*Input for this task:*
++++
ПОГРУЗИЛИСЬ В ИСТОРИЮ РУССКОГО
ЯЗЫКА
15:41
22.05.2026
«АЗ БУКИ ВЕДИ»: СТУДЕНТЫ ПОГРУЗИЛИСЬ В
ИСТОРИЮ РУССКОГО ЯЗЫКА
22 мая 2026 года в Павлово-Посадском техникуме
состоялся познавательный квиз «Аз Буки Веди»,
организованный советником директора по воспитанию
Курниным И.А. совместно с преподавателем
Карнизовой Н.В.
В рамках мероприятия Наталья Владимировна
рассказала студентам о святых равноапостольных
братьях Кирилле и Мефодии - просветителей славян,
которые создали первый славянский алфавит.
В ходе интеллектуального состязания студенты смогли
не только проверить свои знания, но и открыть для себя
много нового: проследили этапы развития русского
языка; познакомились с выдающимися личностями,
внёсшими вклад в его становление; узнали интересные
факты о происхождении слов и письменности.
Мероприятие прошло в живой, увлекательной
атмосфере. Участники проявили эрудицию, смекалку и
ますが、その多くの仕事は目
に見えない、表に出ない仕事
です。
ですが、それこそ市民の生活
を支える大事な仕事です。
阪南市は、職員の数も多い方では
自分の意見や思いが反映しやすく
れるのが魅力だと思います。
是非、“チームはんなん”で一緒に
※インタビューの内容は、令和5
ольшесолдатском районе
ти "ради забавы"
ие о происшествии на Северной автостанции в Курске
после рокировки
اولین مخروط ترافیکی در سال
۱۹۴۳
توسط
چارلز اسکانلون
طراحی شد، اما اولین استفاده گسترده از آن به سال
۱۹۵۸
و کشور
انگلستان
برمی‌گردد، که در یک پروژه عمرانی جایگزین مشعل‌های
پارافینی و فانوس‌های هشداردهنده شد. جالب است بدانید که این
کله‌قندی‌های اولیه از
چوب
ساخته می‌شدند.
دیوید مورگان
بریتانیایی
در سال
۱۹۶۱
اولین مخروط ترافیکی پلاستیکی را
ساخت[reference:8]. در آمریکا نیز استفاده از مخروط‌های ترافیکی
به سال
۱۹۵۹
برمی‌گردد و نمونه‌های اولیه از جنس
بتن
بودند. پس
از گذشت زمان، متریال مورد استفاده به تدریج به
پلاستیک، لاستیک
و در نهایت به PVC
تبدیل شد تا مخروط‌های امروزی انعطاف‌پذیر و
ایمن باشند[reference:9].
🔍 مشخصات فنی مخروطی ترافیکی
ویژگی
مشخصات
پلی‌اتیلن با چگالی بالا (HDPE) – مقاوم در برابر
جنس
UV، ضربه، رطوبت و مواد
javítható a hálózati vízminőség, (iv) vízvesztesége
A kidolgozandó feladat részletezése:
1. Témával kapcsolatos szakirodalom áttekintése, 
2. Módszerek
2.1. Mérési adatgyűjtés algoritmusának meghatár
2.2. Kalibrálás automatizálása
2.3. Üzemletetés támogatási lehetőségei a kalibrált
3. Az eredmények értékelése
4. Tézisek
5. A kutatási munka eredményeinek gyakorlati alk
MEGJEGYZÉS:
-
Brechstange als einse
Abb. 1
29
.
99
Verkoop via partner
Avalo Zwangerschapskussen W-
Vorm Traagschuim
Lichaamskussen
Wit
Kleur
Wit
++++
*Task objective:*
Transcribe, exactly and without additions, the lines of the records above, beginning with the line that contains "پلی‌اتیلن با چگالی" and ending with the line that contains "Brechstange als einse", both included.

*Response below:*
پلی‌اتیلن با چگالی بالا (HDPE) – مقاوم در برابر
جنس
UV، ضربه، رطوبت و مواد
javítható a hálózati vízminőség, (iv) vízvesztesége
A kidolgozandó feladat részletezése:
1. Témával kapcsolatos szakirodalom áttekintése, 
2. Módszerek
2.1. Mérési adatgyűjtés algoritmusának meghatár
2.2. Kalibrálás automatizálása
2.3. Üzemletetés támogatási lehetőségei a kalibrált
3. Az eredmények értékelése
4. Tézisek
5. A kutatási munka eredményeinek gyakorlati alk
MEGJEGYZÉS:
-
Brechstange als einse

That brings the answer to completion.